The European Union is becoming one undivided continent, where territories are faced with borderless economic, social and environmental challenges while still being governed through traditional institutional boundaries. Integration raises the question of cohesion among different territories, and territorial cohesion is a new objective for the Union according to the Lisbon Treaty.

Cooperation between territories, beyond frontiers and across different institutional layers, is becoming crucial to provide multi-level governance to new functional regions. The European Grouping of Territorial Cooperation (EGTC), a new legal and governance tool established by Regulation 1082/2006, was conceived as a substantial upgrade for this multi-level governance and “beyond-the-border” cooperation.
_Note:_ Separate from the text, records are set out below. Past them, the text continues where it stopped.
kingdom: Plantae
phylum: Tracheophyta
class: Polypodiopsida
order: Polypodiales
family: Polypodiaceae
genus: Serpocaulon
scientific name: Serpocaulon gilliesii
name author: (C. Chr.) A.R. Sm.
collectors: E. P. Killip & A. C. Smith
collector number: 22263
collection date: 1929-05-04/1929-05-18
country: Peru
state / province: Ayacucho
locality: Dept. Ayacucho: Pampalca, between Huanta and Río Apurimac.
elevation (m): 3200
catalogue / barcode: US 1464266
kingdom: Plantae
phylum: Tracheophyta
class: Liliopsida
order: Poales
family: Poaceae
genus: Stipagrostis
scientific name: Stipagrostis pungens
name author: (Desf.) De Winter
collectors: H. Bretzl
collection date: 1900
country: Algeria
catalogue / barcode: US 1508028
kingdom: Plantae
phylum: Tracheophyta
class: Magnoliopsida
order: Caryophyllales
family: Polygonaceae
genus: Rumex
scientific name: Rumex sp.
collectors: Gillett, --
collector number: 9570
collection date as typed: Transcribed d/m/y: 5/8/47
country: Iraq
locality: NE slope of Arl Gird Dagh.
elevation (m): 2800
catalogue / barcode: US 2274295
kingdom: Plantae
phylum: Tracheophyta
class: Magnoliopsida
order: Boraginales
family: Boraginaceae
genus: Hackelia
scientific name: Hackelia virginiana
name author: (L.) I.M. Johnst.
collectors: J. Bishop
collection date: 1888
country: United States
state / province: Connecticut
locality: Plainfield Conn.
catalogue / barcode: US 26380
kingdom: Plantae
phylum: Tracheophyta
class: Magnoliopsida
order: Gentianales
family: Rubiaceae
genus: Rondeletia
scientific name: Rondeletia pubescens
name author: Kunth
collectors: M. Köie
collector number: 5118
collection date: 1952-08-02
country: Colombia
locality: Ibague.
Three years after its adoption, a number of EGTCs have been set up, and new ones are in the pipeline. Despite their early stage, these new ventures are generating interesting dynamics, revamping inter-institutional cross-border partnerships and establishing a new cooperation geography. However, promoting best practice partnerships would require a broader European policy.

This article considers possible institutional incentives such as the “contractualisation” of the cooperation between the European Commission and the EGTCs. These Groupings truly are new governance “contracts” of multilevel cross-border cooperation, which can become creative engines for local development and deeper European integration. This provides food for thought for the EU policy and budgetary package after 2013.